Esiste una malattia infettiva mortale che colpisce il bestiame e che tra i sintomi ha anche la comparsa della lingua blu, si tratta della blue tongue che si diffonde rapidamente. Vediamo insieme in cosa consiste questa malattia, quali sono i sintomi e i quali sono i rischi per la salute di chi mangia carne.

Cos'è la blue tongue

Il nome esatto della malattia è febbre catarrale gli ovini ed è conosciuta come “blue tongue” (lingua blu) a causa del sintomo che la caratterizza: la lingua degli animali colpiti è infatti cianotica.
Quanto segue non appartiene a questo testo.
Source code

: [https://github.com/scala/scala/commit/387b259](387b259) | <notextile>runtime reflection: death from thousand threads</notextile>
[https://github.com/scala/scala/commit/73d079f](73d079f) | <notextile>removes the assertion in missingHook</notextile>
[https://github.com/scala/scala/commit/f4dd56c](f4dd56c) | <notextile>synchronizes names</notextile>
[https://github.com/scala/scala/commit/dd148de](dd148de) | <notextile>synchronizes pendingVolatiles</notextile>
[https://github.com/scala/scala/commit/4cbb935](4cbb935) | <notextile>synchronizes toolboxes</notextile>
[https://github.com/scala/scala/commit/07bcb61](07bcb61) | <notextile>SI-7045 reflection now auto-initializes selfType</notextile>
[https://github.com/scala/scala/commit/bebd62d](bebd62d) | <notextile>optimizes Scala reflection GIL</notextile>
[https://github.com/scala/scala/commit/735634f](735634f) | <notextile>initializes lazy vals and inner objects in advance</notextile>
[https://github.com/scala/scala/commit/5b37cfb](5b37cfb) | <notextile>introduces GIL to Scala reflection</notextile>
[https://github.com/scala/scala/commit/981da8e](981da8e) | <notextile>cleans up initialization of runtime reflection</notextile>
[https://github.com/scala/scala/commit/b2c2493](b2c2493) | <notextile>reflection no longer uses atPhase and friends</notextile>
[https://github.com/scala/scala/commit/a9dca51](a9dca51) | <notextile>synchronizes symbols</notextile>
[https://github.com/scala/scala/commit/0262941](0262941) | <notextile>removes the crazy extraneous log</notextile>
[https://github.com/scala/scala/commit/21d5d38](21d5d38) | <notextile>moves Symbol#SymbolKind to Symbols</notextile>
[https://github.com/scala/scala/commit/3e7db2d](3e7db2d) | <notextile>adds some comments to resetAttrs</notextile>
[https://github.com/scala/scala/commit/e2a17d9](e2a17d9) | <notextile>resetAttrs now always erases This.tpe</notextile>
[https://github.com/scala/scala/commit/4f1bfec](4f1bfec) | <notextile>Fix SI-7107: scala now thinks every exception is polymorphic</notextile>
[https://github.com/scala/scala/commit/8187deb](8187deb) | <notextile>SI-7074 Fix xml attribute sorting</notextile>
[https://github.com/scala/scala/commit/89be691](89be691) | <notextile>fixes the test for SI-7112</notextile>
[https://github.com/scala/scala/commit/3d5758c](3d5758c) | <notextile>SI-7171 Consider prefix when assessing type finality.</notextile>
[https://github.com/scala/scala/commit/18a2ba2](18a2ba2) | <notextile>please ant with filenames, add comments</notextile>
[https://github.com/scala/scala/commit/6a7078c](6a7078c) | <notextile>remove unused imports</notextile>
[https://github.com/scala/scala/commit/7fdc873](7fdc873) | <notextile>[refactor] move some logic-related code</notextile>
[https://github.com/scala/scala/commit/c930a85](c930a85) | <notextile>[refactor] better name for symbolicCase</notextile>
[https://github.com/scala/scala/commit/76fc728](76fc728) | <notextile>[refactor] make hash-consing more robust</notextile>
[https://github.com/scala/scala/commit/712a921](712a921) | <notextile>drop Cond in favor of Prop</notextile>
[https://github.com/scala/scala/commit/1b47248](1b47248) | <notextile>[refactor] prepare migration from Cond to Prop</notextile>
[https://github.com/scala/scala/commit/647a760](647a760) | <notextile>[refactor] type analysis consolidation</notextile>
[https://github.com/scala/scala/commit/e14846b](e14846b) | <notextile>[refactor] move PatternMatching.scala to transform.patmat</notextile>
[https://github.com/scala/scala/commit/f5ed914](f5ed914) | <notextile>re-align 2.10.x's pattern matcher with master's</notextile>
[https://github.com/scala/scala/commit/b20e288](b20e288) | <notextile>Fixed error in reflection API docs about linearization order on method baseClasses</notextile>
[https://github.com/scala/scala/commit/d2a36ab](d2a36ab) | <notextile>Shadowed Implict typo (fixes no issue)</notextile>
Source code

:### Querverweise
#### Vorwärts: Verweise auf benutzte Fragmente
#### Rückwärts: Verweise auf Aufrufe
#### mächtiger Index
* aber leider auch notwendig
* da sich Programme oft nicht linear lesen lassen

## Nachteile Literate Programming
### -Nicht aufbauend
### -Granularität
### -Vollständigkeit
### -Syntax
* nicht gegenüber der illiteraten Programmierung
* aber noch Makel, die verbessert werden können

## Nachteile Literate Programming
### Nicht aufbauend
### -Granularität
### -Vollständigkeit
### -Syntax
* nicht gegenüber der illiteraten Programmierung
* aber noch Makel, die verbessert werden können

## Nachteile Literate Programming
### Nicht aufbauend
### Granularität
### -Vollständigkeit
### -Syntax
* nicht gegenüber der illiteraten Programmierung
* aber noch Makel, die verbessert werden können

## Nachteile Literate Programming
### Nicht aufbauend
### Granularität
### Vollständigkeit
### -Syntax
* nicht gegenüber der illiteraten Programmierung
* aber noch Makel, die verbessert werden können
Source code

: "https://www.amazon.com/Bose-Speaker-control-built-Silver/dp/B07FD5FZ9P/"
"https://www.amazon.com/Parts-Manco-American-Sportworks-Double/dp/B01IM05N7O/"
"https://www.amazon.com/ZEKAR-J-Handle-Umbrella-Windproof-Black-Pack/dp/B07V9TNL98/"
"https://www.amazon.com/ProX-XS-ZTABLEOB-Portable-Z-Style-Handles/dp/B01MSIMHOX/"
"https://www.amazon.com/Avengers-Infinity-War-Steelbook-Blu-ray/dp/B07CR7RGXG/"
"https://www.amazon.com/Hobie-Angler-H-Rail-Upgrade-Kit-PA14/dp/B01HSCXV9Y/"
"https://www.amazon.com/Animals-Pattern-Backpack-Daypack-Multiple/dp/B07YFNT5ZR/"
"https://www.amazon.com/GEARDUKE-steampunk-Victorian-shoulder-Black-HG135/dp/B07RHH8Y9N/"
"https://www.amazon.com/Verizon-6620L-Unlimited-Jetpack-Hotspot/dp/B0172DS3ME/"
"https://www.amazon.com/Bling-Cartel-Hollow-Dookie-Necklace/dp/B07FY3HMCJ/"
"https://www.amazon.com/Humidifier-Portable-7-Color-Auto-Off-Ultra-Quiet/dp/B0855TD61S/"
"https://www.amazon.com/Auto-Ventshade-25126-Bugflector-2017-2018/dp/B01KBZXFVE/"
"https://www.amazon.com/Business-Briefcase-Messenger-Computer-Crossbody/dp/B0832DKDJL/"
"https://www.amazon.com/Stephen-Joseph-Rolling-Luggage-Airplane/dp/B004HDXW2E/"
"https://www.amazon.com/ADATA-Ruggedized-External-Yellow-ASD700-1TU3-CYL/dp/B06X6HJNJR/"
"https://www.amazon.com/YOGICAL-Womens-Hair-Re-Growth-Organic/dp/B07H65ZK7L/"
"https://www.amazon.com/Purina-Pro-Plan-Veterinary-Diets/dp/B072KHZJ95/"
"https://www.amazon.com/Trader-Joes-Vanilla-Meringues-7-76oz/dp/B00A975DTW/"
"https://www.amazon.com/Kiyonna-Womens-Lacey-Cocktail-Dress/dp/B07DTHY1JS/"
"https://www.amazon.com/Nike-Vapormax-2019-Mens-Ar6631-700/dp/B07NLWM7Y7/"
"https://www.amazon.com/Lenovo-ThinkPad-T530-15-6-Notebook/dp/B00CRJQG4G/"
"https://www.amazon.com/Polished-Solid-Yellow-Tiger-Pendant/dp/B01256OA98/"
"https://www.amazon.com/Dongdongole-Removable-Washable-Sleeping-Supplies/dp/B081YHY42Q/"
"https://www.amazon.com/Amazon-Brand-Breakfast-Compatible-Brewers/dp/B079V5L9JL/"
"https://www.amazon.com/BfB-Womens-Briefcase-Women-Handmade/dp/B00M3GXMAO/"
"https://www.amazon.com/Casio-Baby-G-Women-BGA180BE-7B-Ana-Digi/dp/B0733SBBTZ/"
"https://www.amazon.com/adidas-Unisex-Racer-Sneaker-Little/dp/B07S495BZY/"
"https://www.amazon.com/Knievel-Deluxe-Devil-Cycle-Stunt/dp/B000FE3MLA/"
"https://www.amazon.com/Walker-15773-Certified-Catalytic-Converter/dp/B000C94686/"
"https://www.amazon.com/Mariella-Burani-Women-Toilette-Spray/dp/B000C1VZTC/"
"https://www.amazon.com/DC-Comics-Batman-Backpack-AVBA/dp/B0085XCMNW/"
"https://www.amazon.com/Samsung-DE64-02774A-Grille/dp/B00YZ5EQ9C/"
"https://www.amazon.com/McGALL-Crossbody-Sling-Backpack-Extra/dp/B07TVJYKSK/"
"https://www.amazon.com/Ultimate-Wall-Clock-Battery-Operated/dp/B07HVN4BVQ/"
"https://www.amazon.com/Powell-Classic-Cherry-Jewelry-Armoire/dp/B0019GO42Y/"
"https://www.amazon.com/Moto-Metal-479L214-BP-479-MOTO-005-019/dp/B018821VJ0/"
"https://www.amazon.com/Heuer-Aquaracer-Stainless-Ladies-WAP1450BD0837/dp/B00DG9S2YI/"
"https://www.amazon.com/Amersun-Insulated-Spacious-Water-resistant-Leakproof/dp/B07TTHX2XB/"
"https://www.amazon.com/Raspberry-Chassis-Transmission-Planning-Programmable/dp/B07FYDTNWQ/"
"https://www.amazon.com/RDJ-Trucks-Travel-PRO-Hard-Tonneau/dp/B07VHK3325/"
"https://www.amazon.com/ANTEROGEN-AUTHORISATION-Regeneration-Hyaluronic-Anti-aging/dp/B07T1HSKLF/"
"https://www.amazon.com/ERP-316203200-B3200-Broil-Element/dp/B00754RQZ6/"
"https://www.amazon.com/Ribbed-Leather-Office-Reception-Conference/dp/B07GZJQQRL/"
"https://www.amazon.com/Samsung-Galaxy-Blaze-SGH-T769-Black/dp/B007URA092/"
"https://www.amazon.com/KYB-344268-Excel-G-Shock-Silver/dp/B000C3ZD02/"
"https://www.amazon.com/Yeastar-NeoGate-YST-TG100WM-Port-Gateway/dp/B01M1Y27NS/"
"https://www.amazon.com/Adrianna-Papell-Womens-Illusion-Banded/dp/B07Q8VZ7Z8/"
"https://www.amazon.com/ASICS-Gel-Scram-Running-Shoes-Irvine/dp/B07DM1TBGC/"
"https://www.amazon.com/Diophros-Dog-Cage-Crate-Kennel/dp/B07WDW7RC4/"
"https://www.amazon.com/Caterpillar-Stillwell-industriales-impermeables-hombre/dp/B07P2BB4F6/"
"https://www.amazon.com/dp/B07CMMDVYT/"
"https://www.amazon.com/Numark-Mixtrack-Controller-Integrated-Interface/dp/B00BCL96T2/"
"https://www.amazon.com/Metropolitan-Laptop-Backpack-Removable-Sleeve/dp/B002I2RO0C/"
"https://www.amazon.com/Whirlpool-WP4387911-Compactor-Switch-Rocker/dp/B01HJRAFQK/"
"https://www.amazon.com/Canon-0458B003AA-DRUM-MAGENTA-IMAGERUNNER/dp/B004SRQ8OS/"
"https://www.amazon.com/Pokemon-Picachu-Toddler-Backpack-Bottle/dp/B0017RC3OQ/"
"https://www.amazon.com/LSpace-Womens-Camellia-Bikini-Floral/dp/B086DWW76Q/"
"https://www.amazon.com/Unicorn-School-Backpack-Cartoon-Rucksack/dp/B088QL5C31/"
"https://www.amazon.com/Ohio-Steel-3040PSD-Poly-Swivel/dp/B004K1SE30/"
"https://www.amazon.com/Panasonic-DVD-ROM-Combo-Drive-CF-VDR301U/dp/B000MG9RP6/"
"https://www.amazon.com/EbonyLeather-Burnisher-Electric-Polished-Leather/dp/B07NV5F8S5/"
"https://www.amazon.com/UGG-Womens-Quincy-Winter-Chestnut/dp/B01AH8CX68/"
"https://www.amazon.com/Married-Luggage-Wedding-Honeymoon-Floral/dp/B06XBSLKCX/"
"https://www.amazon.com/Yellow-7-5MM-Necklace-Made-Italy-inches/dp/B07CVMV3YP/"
La febbre catarrale è infettiva e non contagiosa e viene trasmessa da insetti vettori, si tratta di insetti che contengono il virus e lo trasmettono tramite puntura all'animale. Nello specifico, l'agente eziologico è un virus appartenente alla famiglia Reoviridae, genere Orbivirus, che negli ovini si manifesta in forma grave.

Sintomi della lingua blu

Dopo un periodo di incubazione che va dai 5 ai 20 giorni, la malattia si manifesta in modi diversi a seconda della gravità:

  • ipercuta, in questo caso gli animali muoiono senza segni clinici o per asfissia in seguito a edema polmonare
  • acuta, in questo caso si inizia con la febbre che porta a inappetenza, perdita di peso, edema a labbra, lingua e retrobocca e depressione. Qui compare anche la ‘classica' lingua cianotica, cioè blu. Gli agnelli colpiti muoiono anche in seguito a diarrea emorragica, le pecore gravide abortiscono e i feti mostrano malformazioni congenite. Ci sono possibilità di sopravvivenza da questa forma di blue tongue non senza conseguenze: alopecia, sterilità e ritardi nella crescita
  • cronica, in questo caso gli animali muoiono di polmoniti batteriche o per deperimento
  • sub clinica, gli animali guariscono nel giro di pochi giorni

Come si cura

È difficile intervenire quando l'epidemia è in atto, attraverso la quarantena e uno specifico vaccino la situazione può però essere contenuta e recuperata.

I rischi per la salute di chi mangia carne

Secondo il responsabile del Servizio sanità animale dell'Ulss 3 di Bassano, Giampietro Ferronato, la malattia non ha conseguenza sul prodotto finale, che sia carne o latte.